Anka, bunun üzerine suratını hafifçe buruşturarak bize döndü. Ilgaz'a, "Arka tarafta kalan duvarlarda sığ bir yer var, oradan çıkın." dedi kaşlarımı daha da çatmama sebep olarak. Silah sesleri, melodi gibi çağlamaya başlayınca bedenimin hafifçe büzüşmesine engel olamadım.

"Benim için geldiler." dedim, inatçı bir şekilde. Ardından ne diyeceğimi biliyormuş gibi gözlerini devirdi Anka. Ilgaz, bileğimi kavramış durumda olsa da ona bakmıyordum, onun da Anka'dan farkı olduğunu sanmıyordum gerçi. "Kaçmayacağım." diye soludum.

Yanımda kalan Ilgaz derin bir nefes bıraktı. "Sana kaç demiyor, Deniz." diye mırıldandığında, seslerin vücudumu sarstığını hissederek ona döndüm, ne ima ediyordu yine? "Sana basitçe önümden çekil git diyor." dedi yavaş yavaş, dişlerimi birbirine bastırarak yutkundum, ikisinin de bu sakinliği beni sinir ediyordu.

"Beni nasıl da anlıyor." diye homurdanan Anka'ya dönemedim, bakışlarımı inatla Ilgaz'ınkilerden çekmezken. Yine meşhur, göz kaçırma oyunları başlamıştı. Ne yeri ne de sırasıydı halbuki. "Kızı da al git Ilgaz, sizi burada görürlerse, beni de rahat bırakmazlar." dedi Anka, gayet rahat bir şekilde itirafını etmişti.

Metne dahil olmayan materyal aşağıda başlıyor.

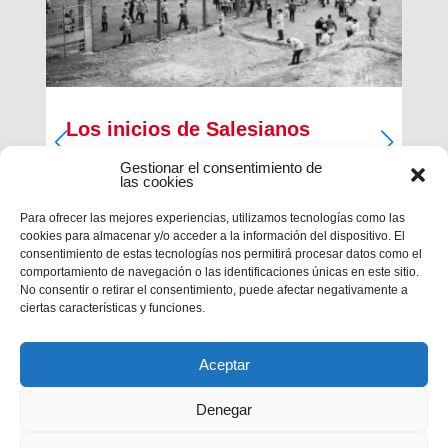
Los inicios de Salesianos
Terrassa
Gestionar el consentimiento de
las cookies
A partir de sus inquietudes sociales y religiosas,
un grupo de empresarios industriales de la
Para ofrecer las mejores experiencias, utilizamos tecnologías como las
ciudad, Antiguos Alumnos de los Salesianos de
cookies para almacenar y/o acceder a la información del dispositivo. El
Sarrià, Hosrta y Mataró, pidieron la fundación de
consentimiento de estas tecnologías nos permitirá procesar datos como el
una Escuela Profesional Salesiana en Terrassa.
comportamiento de navegación o las identificaciones únicas en este sitio.
Con...
No consentir o retirar el consentimiento, puede afectar negativamente a
ciertas características y funciones.
Aceptar
Denegar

Sonunda ona dönebildiğimde, gri gözlerinin ciddiyetini hissedebilmiştim. Kimseye varlığımla zorluk çıkarmak istemiyordum, bu, en nefret ettiğim düşüncelerden biri olurdu ancak. Muhtaç olmak, ruhumu sömürüyordu sadece.

Başımı çevirerek Ilgaz'ın bileğime dolanan parmaklarına baktım, fark etmek için en uygunsuz zamandı belki fakat aldırmıyordum dokunuşlarına artık.